▶ [Data]
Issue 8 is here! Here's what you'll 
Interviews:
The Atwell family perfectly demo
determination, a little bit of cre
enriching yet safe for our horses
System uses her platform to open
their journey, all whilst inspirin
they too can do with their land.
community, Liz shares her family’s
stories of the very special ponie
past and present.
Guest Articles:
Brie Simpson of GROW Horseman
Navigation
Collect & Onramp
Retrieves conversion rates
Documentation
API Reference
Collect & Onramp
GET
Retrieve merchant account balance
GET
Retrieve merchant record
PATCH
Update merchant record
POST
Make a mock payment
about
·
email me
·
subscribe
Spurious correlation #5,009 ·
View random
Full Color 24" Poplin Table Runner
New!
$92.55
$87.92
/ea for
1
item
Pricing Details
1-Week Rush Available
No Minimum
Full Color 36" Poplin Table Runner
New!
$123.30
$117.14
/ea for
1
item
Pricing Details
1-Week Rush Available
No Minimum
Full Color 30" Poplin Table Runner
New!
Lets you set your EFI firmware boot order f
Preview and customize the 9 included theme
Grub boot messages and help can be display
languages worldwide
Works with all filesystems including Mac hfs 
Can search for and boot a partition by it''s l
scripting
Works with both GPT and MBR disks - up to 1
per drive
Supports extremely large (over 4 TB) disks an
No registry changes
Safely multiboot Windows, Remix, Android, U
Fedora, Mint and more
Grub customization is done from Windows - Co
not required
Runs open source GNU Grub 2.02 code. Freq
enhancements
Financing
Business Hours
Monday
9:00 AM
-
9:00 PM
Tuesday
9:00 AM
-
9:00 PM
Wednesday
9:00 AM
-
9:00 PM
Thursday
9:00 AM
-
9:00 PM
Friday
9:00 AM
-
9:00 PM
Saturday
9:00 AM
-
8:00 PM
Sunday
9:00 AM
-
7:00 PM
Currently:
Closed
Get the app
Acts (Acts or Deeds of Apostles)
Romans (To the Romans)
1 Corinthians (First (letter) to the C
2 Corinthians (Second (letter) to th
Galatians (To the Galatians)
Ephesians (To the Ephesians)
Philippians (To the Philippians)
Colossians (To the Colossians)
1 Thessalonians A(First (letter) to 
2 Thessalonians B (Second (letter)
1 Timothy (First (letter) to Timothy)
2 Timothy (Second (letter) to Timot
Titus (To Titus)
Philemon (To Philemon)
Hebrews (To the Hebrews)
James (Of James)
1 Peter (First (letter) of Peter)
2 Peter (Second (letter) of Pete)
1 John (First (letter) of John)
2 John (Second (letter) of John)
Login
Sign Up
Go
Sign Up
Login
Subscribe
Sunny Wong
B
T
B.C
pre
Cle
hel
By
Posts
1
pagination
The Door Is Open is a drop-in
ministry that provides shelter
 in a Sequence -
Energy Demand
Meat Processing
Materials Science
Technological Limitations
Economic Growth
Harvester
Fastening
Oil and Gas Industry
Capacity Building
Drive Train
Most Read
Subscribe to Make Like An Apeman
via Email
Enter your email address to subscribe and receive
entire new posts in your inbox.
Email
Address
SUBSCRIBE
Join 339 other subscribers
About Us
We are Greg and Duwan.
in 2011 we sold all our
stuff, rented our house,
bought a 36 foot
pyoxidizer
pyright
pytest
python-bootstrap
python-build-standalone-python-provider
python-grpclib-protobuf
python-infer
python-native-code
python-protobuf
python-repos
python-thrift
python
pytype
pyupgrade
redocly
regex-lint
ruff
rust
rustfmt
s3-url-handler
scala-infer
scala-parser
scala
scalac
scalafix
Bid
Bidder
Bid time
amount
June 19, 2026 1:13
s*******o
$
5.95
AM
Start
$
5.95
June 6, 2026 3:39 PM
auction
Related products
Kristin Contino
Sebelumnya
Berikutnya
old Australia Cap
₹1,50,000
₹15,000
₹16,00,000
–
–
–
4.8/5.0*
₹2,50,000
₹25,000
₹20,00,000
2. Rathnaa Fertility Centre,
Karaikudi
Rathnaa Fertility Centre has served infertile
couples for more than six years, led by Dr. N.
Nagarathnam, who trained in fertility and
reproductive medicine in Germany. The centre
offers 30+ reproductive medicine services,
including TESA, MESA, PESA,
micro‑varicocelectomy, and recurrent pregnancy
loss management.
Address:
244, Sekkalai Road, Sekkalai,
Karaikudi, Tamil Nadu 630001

▶ [Problem]
Convert every line of the records above into a Markdown table with two columns, Row and Line, numbering the rows in order and omitting blank lines.

▶ [Problem solution]
| Row | Line |
|---|---|
| 1 | Issue 8 is here! Here's what you'll  |
| 2 | Interviews: |
| 3 | The Atwell family perfectly demo |
| 4 | determination, a little bit of cre |
| 5 | enriching yet safe for our horses |
| 6 | System uses her platform to open |
| 7 | their journey, all whilst inspirin |
| 8 | they too can do with their land. |
| 9 | community, Liz shares her family’s |
| 10 | stories of the very special ponie |
| 11 | past and present. |
| 12 | Guest Articles: |
| 13 | Brie Simpson of GROW Horseman |
| 14 | Navigation |
| 15 | Collect & Onramp |
| 16 | Retrieves conversion rates |
| 17 | Documentation |
| 18 | API Reference |
| 19 | Collect & Onramp |
| 20 | GET |
| 21 | Retrieve merchant account balance |
| 22 | GET |
| 23 | Retrieve merchant record |
| 24 | PATCH |
| 25 | Update merchant record |
| 26 | POST |
| 27 | Make a mock payment |
| 28 | about |
| 29 | · |
| 30 | email me |
| 31 | · |
| 32 | subscribe |
| 33 | Spurious correlation #5,009 · |
| 34 | View random |
| 35 | Full Color 24" Poplin Table Runner |
| 36 | New! |
| 37 | $92.55 |
| 38 | $87.92 |
| 39 | /ea for |
| 40 | 1 |
| 41 | item |
| 42 | Pricing Details |
| 43 | 1-Week Rush Available |
| 44 | No Minimum |
| 45 | Full Color 36" Poplin Table Runner |
| 46 | New! |
| 47 | $123.30 |
| 48 | $117.14 |
| 49 | /ea for |
| 50 | 1 |
| 51 | item |
| 52 | Pricing Details |
| 53 | 1-Week Rush Available |
| 54 | No Minimum |
| 55 | Full Color 30" Poplin Table Runner |
| 56 | New! |
| 57 | Lets you set your EFI firmware boot order f |
| 58 | Preview and customize the 9 included theme |
| 59 | Grub boot messages and help can be display |
| 60 | languages worldwide |
| 61 | Works with all filesystems including Mac hfs  |
| 62 | Can search for and boot a partition by it''s l |
| 63 | scripting |
| 64 | Works with both GPT and MBR disks - up to 1 |
| 65 | per drive |
| 66 | Supports extremely large (over 4 TB) disks an |
| 67 | No registry changes |
| 68 | Safely multiboot Windows, Remix, Android, U |
| 69 | Fedora, Mint and more |
| 70 | Grub customization is done from Windows - Co |
| 71 | not required |
| 72 | Runs open source GNU Grub 2.02 code. Freq |
| 73 | enhancements |
| 74 | Financing |
| 75 | Business Hours |
| 76 | Monday |
| 77 | 9:00 AM |
| 78 | - |
| 79 | 9:00 PM |
| 80 | Tuesday |
| 81 | 9:00 AM |
| 82 | - |
| 83 | 9:00 PM |
| 84 | Wednesday |
| 85 | 9:00 AM |
| 86 | - |
| 87 | 9:00 PM |
| 88 | Thursday |
| 89 | 9:00 AM |
| 90 | - |
| 91 | 9:00 PM |
| 92 | Friday |
| 93 | 9:00 AM |
| 94 | - |
| 95 | 9:00 PM |
| 96 | Saturday |
| 97 | 9:00 AM |
| 98 | - |
| 99 | 8:00 PM |
| 100 | Sunday |
| 101 | 9:00 AM |
| 102 | - |
| 103 | 7:00 PM |
| 104 | Currently: |
| 105 | Closed |
| 106 | Get the app |
| 107 | Acts (Acts or Deeds of Apostles) |
| 108 | Romans (To the Romans) |
| 109 | 1 Corinthians (First (letter) to the C |
| 110 | 2 Corinthians (Second (letter) to th |
| 111 | Galatians (To the Galatians) |
| 112 | Ephesians (To the Ephesians) |
| 113 | Philippians (To the Philippians) |
| 114 | Colossians (To the Colossians) |
| 115 | 1 Thessalonians A(First (letter) to  |
| 116 | 2 Thessalonians B (Second (letter) |
| 117 | 1 Timothy (First (letter) to Timothy) |
| 118 | 2 Timothy (Second (letter) to Timot |
| 119 | Titus (To Titus) |
| 120 | Philemon (To Philemon) |
| 121 | Hebrews (To the Hebrews) |
| 122 | James (Of James) |
| 123 | 1 Peter (First (letter) of Peter) |
| 124 | 2 Peter (Second (letter) of Pete) |
| 125 | 1 John (First (letter) of John) |
| 126 | 2 John (Second (letter) of John) |
| 127 | Login |
| 128 | Sign Up |
| 129 | Go |
| 130 | Sign Up |
| 131 | Login |
| 132 | Subscribe |
| 133 | Sunny Wong |
| 134 | B |
| 135 | T |
| 136 | B.C |
| 137 | pre |
| 138 | Cle |
| 139 | hel |
| 140 | By |
| 141 | Posts |
| 142 | 1 |
| 143 | pagination |
| 144 | The Door Is Open is a drop-in |
| 145 | ministry that provides shelter |
| 146 |  in a Sequence - |
| 147 | Energy Demand |
| 148 | Meat Processing |
| 149 | Materials Science |
| 150 | Technological Limitations |
| 151 | Economic Growth |
| 152 | Harvester |
| 153 | Fastening |
| 154 | Oil and Gas Industry |
| 155 | Capacity Building |
| 156 | Drive Train |
| 157 | Most Read |
| 158 | Subscribe to Make Like An Apeman |
| 159 | via Email |
| 160 | Enter your email address to subscribe and receive |
| 161 | entire new posts in your inbox. |
| 162 | Email |
| 163 | Address |
| 164 | SUBSCRIBE |
| 165 | Join 339 other subscribers |
| 166 | About Us |
| 167 | We are Greg and Duwan. |
| 168 | in 2011 we sold all our |
| 169 | stuff, rented our house, |
| 170 | bought a 36 foot |
| 171 | pyoxidizer |
| 172 | pyright |
| 173 | pytest |
| 174 | python-bootstrap |
| 175 | python-build-standalone-python-provider |
| 176 | python-grpclib-protobuf |
| 177 | python-infer |
| 178 | python-native-code |
| 179 | python-protobuf |
| 180 | python-repos |
| 181 | python-thrift |
| 182 | python |
| 183 | pytype |
| 184 | pyupgrade |
| 185 | redocly |
| 186 | regex-lint |
| 187 | ruff |
| 188 | rust |
| 189 | rustfmt |
| 190 | s3-url-handler |
| 191 | scala-infer |
| 192 | scala-parser |
| 193 | scala |
| 194 | scalac |
| 195 | scalafix |
| 196 | Bid |
| 197 | Bidder |
| 198 | Bid time |
| 199 | amount |
| 200 | June 19, 2026 1:13 |
| 201 | s*******o |
| 202 | $ |
| 203 | 5.95 |
| 204 | AM |
| 205 | Start |
| 206 | $ |
| 207 | 5.95 |
| 208 | June 6, 2026 3:39 PM |
| 209 | auction |
| 210 | Related products |
| 211 | Kristin Contino |
| 212 | Sebelumnya |
| 213 | Berikutnya |
| 214 | old Australia Cap |
| 215 | ₹1,50,000 |
| 216 | ₹15,000 |
| 217 | ₹16,00,000 |
| 218 | – |
| 219 | – |
| 220 | – |
| 221 | 4.8/5.0* |
| 222 | ₹2,50,000 |
| 223 | ₹25,000 |
| 224 | ₹20,00,000 |
| 225 | 2. Rathnaa Fertility Centre, |
| 226 | Karaikudi |
| 227 | Rathnaa Fertility Centre has served infertile |
| 228 | couples for more than six years, led by Dr. N. |
| 229 | Nagarathnam, who trained in fertility and |
| 230 | reproductive medicine in Germany. The centre |
| 231 | offers 30+ reproductive medicine services, |
| 232 | including TESA, MESA, PESA, |
| 233 | micro‑varicocelectomy, and recurrent pregnancy |
| 234 | loss management. |
| 235 | Address: |
| 236 | 244, Sekkalai Road, Sekkalai, |
| 237 | Karaikudi, Tamil Nadu 630001 |